Из зала внезапно донеслись громкие голоса и звон клинков. Коадъютор жадно припал к смотровому глазку и увидел двух рослых фехтовальщиков в белых рубашках, заправленных в штаны военного покроя и в высоких кавалерийских ботфортах. В одном из них он сразу узнал герцога, другой стоял спиной к иезуиту, выбирая на стеллаже подходящую рапиру.
— Их только двое! Я будто это предчувствовал! — радостно прошептал Хемниц. — Самое время покончить с герцогом, с этим гнусным изменником, вступившим в сговор с врагами Церкви. Сегодня он дорого заплатит за попытку напялить на себя королевскую корону! Сейчас, дети мои, — обратился иезуит к послушникам, — вы дадите его высочеству урок фехтования, затем умертвите обоих! Брат Доминик отвечает за это богоугодное дело!
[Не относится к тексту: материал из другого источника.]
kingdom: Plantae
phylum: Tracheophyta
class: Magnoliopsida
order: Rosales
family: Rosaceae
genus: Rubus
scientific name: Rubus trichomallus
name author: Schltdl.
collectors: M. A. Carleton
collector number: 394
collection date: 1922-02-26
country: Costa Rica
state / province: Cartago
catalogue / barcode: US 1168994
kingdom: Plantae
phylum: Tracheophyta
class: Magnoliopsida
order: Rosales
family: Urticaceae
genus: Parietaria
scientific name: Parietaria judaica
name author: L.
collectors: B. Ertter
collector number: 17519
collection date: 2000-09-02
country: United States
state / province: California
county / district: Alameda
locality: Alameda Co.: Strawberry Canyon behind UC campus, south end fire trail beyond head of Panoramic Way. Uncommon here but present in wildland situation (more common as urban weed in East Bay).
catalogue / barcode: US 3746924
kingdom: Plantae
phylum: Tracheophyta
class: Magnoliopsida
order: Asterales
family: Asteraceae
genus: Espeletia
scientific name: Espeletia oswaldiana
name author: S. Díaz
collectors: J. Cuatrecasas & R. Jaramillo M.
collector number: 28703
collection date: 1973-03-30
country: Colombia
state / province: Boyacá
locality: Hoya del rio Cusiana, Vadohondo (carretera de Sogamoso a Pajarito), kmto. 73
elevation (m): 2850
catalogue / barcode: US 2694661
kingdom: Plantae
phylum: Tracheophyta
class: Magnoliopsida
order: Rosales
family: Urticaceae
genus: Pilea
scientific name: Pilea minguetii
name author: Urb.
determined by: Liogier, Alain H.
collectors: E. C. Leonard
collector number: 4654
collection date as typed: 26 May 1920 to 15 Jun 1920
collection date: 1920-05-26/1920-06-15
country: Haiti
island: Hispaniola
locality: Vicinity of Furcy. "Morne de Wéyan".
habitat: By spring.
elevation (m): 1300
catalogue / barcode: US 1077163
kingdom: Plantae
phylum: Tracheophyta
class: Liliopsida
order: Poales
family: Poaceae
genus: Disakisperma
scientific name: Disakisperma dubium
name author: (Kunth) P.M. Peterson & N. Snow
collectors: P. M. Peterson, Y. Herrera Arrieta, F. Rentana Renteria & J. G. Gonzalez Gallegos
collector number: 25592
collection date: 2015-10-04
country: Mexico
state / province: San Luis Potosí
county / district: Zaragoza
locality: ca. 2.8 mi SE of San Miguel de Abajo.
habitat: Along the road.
— Ваша экселенция, всё будет сделано, как вы прикажете! — с готовностью ответил смуглокожий, свирепого вида монах, почти на голову возвышавшийся над своими собратьями.
— Действуйте быстро и не давайте им опомниться! Потом ждите нас в склепе под часовней. И да поможет вам Бог! — напутствовал своих послушников их старший наставник. — Атаку начнёте через четверть часа после того, как мы удалимся! Сверим часы!
Доминик молча достал из складок сутаны серебряные часы и показал Хуго Хемницу. Последний в свою очередь достал свои и молвил:
— Итак, начинаем! Веди в покои этой нечестивой девки! — обратился он к сильно побледневшему Пикколомини.
Ровно через пятнадцать минут после ухода коадъютора и графа в стене, облицованной панелями из морёного дуба, бесшумно отворилась потайная дверь, и в фехтовальный зал ворвались четверо монахов-иезуитов, переодетых нищенствующими францисканцами, вооружённых шпагами и кинжалами. Герцог и Цезарио Планта, заметив их боковым зрением, тотчас отскочили под защиту стены с развешанным на ней холодным оружием. При этом Планта успел сорвать с неё ещё одну длинную шпагу. Герцог немедленно последовал его примеру, и в утренней тишине фехтовального зала звякнули восемь клинков.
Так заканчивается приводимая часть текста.